(Collected data entries)
┄┄┄┄┄┄┄┄┄┄
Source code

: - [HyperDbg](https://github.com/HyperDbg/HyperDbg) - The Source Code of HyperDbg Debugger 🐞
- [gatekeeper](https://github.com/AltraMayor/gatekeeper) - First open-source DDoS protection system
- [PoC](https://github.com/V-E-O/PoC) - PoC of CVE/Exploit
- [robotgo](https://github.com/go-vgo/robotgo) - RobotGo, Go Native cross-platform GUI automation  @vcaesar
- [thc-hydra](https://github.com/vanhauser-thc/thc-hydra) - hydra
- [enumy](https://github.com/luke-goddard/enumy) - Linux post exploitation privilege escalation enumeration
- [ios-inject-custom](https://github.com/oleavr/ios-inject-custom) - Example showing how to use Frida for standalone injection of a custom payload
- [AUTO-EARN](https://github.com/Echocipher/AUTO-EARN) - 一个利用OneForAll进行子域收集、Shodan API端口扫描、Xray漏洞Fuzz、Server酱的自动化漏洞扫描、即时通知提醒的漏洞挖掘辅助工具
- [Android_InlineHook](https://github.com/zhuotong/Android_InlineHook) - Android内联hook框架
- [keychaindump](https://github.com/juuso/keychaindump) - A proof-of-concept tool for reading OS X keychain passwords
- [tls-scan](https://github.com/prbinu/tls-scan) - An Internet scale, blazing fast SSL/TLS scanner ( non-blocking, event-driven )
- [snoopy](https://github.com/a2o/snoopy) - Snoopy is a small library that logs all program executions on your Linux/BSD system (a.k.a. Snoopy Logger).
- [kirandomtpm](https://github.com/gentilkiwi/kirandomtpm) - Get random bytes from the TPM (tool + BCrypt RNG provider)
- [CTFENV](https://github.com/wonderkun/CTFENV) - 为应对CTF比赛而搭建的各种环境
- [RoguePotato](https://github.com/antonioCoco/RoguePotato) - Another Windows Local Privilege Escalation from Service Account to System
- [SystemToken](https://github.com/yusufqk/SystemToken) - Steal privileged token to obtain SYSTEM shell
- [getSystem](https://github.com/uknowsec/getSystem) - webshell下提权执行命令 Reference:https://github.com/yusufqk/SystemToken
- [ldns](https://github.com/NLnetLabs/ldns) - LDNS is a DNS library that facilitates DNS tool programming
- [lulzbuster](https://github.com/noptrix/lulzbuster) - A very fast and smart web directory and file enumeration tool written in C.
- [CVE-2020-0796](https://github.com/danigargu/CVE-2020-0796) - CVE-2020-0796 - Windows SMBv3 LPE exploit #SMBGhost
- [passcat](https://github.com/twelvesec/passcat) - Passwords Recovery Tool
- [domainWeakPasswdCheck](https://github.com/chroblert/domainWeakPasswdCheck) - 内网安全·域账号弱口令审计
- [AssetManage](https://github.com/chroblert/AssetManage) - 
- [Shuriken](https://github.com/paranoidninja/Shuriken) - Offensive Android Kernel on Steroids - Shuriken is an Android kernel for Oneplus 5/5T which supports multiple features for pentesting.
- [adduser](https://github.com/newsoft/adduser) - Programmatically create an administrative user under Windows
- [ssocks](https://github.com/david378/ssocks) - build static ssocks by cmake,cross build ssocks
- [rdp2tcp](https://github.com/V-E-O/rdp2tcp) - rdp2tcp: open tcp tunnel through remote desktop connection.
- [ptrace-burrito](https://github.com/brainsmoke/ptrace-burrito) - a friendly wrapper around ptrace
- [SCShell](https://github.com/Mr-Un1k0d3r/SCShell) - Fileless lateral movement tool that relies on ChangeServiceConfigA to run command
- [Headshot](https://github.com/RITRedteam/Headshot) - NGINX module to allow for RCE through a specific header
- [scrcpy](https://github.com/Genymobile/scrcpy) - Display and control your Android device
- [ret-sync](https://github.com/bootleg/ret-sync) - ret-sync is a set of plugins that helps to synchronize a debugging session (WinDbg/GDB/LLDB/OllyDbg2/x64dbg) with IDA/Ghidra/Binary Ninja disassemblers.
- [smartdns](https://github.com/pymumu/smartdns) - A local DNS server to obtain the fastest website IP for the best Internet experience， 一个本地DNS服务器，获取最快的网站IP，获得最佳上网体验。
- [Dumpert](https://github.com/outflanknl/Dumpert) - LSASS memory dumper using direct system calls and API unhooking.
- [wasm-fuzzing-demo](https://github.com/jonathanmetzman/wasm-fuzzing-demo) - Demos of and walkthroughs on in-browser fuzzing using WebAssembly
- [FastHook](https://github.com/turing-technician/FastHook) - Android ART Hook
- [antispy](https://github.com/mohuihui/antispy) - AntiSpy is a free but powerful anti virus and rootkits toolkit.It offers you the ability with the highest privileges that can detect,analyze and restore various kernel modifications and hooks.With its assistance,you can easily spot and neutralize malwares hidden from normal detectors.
┄┄┄┄┄┄┄┄┄┄
What you have to do — The records above should be repeated exactly. Print them all.

Answer to the problem —
Source code

: - [HyperDbg](https://github.com/HyperDbg/HyperDbg) - The Source Code of HyperDbg Debugger 🐞
- [gatekeeper](https://github.com/AltraMayor/gatekeeper) - First open-source DDoS protection system
- [PoC](https://github.com/V-E-O/PoC) - PoC of CVE/Exploit
- [robotgo](https://github.com/go-vgo/robotgo) - RobotGo, Go Native cross-platform GUI automation  @vcaesar
- [thc-hydra](https://github.com/vanhauser-thc/thc-hydra) - hydra
- [enumy](https://github.com/luke-goddard/enumy) - Linux post exploitation privilege escalation enumeration
- [ios-inject-custom](https://github.com/oleavr/ios-inject-custom) - Example showing how to use Frida for standalone injection of a custom payload
- [AUTO-EARN](https://github.com/Echocipher/AUTO-EARN) - 一个利用OneForAll进行子域收集、Shodan API端口扫描、Xray漏洞Fuzz、Server酱的自动化漏洞扫描、即时通知提醒的漏洞挖掘辅助工具
- [Android_InlineHook](https://github.com/zhuotong/Android_InlineHook) - Android内联hook框架
- [keychaindump](https://github.com/juuso/keychaindump) - A proof-of-concept tool for reading OS X keychain passwords
- [tls-scan](https://github.com/prbinu/tls-scan) - An Internet scale, blazing fast SSL/TLS scanner ( non-blocking, event-driven )
- [snoopy](https://github.com/a2o/snoopy) - Snoopy is a small library that logs all program executions on your Linux/BSD system (a.k.a. Snoopy Logger).
- [kirandomtpm](https://github.com/gentilkiwi/kirandomtpm) - Get random bytes from the TPM (tool + BCrypt RNG provider)
- [CTFENV](https://github.com/wonderkun/CTFENV) - 为应对CTF比赛而搭建的各种环境
- [RoguePotato](https://github.com/antonioCoco/RoguePotato) - Another Windows Local Privilege Escalation from Service Account to System
- [SystemToken](https://github.com/yusufqk/SystemToken) - Steal privileged token to obtain SYSTEM shell
- [getSystem](https://github.com/uknowsec/getSystem) - webshell下提权执行命令 Reference:https://github.com/yusufqk/SystemToken
- [ldns](https://github.com/NLnetLabs/ldns) - LDNS is a DNS library that facilitates DNS tool programming
- [lulzbuster](https://github.com/noptrix/lulzbuster) - A very fast and smart web directory and file enumeration tool written in C.
- [CVE-2020-0796](https://github.com/danigargu/CVE-2020-0796) - CVE-2020-0796 - Windows SMBv3 LPE exploit #SMBGhost
- [passcat](https://github.com/twelvesec/passcat) - Passwords Recovery Tool
- [domainWeakPasswdCheck](https://github.com/chroblert/domainWeakPasswdCheck) - 内网安全·域账号弱口令审计
- [AssetManage](https://github.com/chroblert/AssetManage) - 
- [Shuriken](https://github.com/paranoidninja/Shuriken) - Offensive Android Kernel on Steroids - Shuriken is an Android kernel for Oneplus 5/5T which supports multiple features for pentesting.
- [adduser](https://github.com/newsoft/adduser) - Programmatically create an administrative user under Windows
- [ssocks](https://github.com/david378/ssocks) - build static ssocks by cmake,cross build ssocks
- [rdp2tcp](https://github.com/V-E-O/rdp2tcp) - rdp2tcp: open tcp tunnel through remote desktop connection.
- [ptrace-burrito](https://github.com/brainsmoke/ptrace-burrito) - a friendly wrapper around ptrace
- [SCShell](https://github.com/Mr-Un1k0d3r/SCShell) - Fileless lateral movement tool that relies on ChangeServiceConfigA to run command
- [Headshot](https://github.com/RITRedteam/Headshot) - NGINX module to allow for RCE through a specific header
- [scrcpy](https://github.com/Genymobile/scrcpy) - Display and control your Android device
- [ret-sync](https://github.com/bootleg/ret-sync) - ret-sync is a set of plugins that helps to synchronize a debugging session (WinDbg/GDB/LLDB/OllyDbg2/x64dbg) with IDA/Ghidra/Binary Ninja disassemblers.
- [smartdns](https://github.com/pymumu/smartdns) - A local DNS server to obtain the fastest website IP for the best Internet experience， 一个本地DNS服务器，获取最快的网站IP，获得最佳上网体验。
- [Dumpert](https://github.com/outflanknl/Dumpert) - LSASS memory dumper using direct system calls and API unhooking.
- [wasm-fuzzing-demo](https://github.com/jonathanmetzman/wasm-fuzzing-demo) - Demos of and walkthroughs on in-browser fuzzing using WebAssembly
- [FastHook](https://github.com/turing-technician/FastHook) - Android ART Hook
- [antispy](https://github.com/mohuihui/antispy) - AntiSpy is a free but powerful anti virus and rootkits toolkit.It offers you the ability with the highest privileges that can detect,analyze and restore various kernel modifications and hooks.With its assistance,you can easily spot and neutralize malwares hidden from normal detectors.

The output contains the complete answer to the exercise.